Output the data in full. Keep every word exact and exclude the pictures.

_Available data:_

== Segment start ==

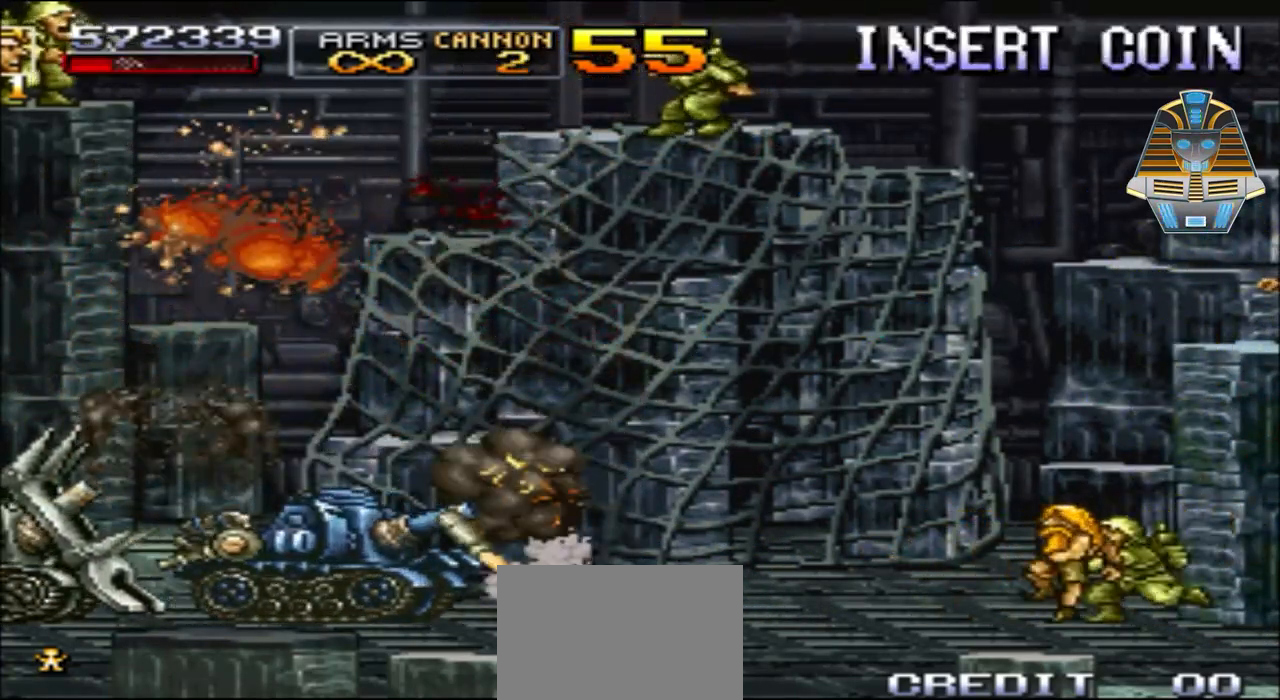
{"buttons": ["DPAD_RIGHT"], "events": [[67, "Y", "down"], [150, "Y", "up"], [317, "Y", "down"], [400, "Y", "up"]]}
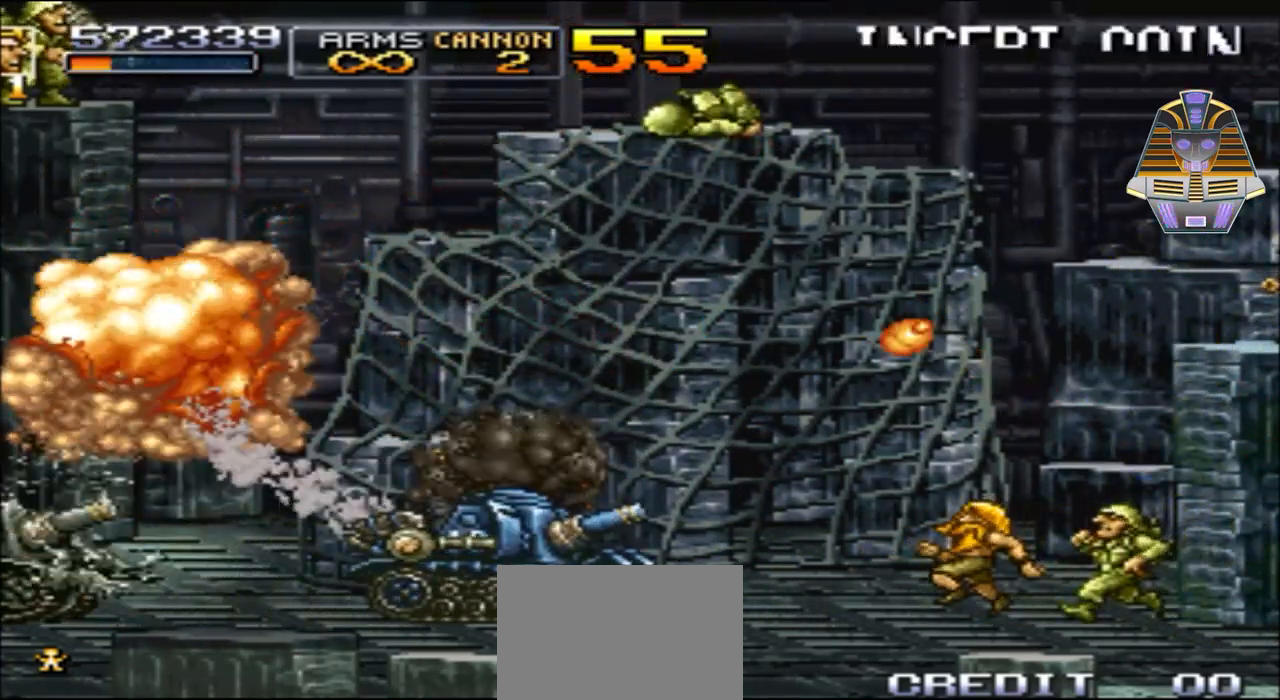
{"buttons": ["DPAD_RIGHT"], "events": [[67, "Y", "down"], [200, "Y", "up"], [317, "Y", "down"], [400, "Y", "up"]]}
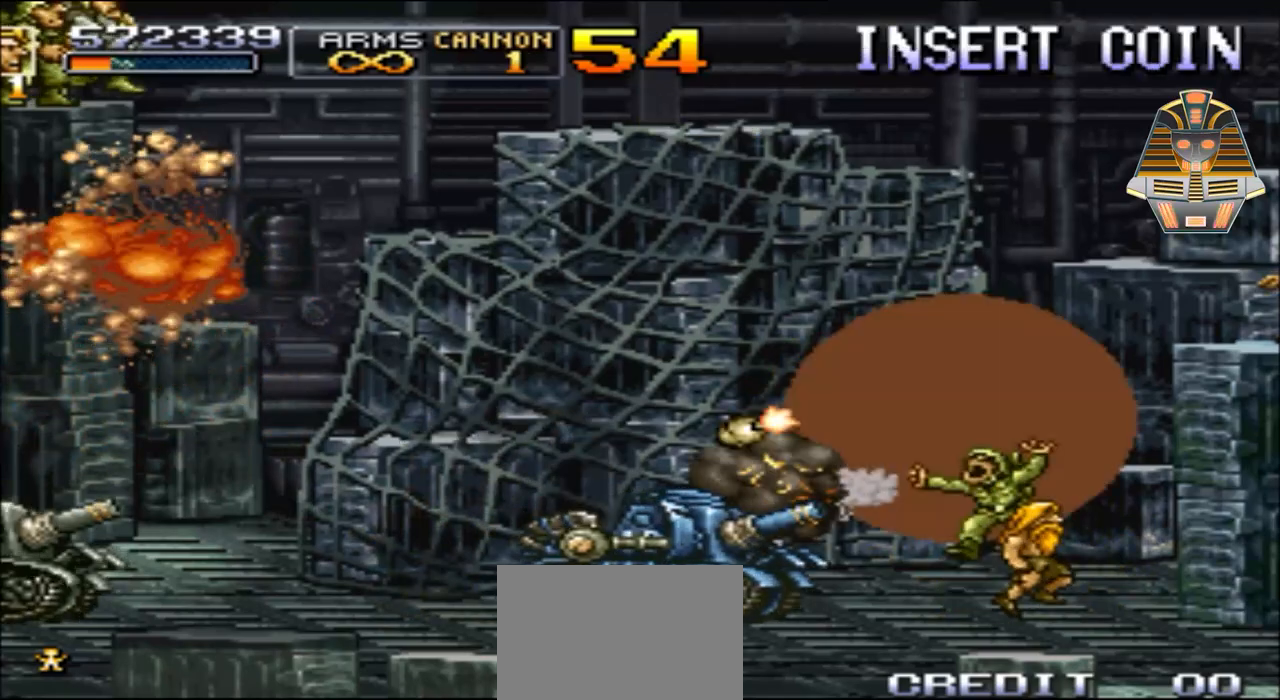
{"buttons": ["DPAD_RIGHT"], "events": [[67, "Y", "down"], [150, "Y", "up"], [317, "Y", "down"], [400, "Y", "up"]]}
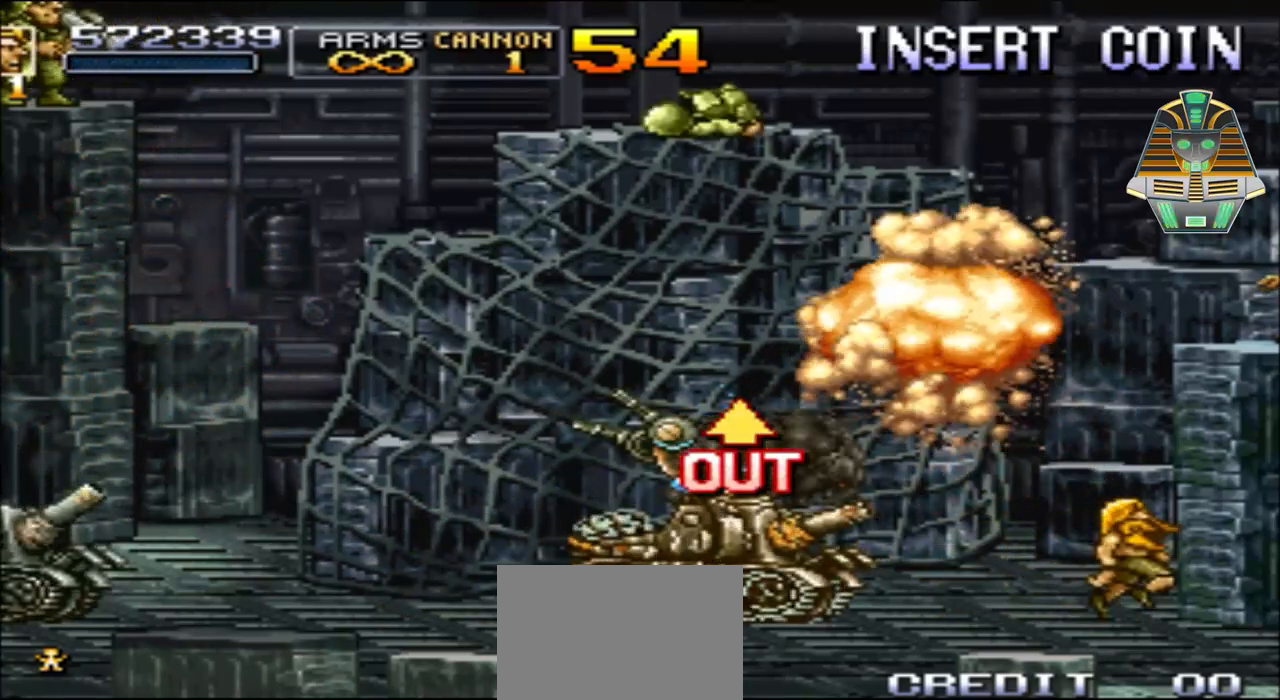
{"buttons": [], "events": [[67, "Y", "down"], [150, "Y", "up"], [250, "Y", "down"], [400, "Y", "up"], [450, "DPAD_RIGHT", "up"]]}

== Segment end ==

_Solved exercise:_
{"buttons": ["DPAD_RIGHT"], "events": [[67, "Y", "down"], [150, "Y", "up"], [317, "Y", "down"], [400, "Y", "up"]]}
{"buttons": ["DPAD_RIGHT"], "events": [[67, "Y", "down"], [200, "Y", "up"], [317, "Y", "down"], [400, "Y", "up"]]}
{"buttons": ["DPAD_RIGHT"], "events": [[67, "Y", "down"], [150, "Y", "up"], [317, "Y", "down"], [400, "Y", "up"]]}
{"buttons": [], "events": [[67, "Y", "down"], [150, "Y", "up"], [250, "Y", "down"], [400, "Y", "up"], [450, "DPAD_RIGHT", "up"]]}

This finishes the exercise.